* WHAT YOU ARE ASKED TO DO: Could you copy every line in the listing below that has the word "DeepSeek"?

* MATERIAL PROVIDED:

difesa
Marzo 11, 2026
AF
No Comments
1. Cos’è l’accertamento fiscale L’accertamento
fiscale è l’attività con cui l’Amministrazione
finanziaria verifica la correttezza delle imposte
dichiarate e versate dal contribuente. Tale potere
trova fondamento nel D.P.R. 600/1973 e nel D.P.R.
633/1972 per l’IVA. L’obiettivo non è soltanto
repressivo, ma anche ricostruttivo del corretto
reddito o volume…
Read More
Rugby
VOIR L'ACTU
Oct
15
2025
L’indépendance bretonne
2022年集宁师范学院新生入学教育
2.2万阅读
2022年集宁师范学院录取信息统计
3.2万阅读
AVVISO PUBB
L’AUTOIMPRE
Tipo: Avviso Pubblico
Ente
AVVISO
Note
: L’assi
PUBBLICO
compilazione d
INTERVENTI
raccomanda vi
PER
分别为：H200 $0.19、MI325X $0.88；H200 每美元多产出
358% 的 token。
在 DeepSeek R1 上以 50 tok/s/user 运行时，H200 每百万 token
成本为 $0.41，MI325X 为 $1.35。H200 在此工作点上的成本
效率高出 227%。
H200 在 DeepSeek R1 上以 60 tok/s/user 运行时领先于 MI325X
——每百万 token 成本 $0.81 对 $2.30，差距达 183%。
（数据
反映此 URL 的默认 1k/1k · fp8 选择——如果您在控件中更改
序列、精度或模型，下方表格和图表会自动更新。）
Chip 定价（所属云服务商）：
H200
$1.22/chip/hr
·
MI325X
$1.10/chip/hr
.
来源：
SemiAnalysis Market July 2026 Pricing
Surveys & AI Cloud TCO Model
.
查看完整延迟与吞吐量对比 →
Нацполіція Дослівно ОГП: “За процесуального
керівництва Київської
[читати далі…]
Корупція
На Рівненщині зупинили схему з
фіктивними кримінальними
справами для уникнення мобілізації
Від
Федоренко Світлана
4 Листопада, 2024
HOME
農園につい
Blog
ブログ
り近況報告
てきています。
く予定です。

* ANSWER TO THE EXERCISE:
在 DeepSeek R1 上以 50 tok/s/user 运行时，H200 每百万 token
H200 在 DeepSeek R1 上以 60 tok/s/user 运行时领先于 MI325X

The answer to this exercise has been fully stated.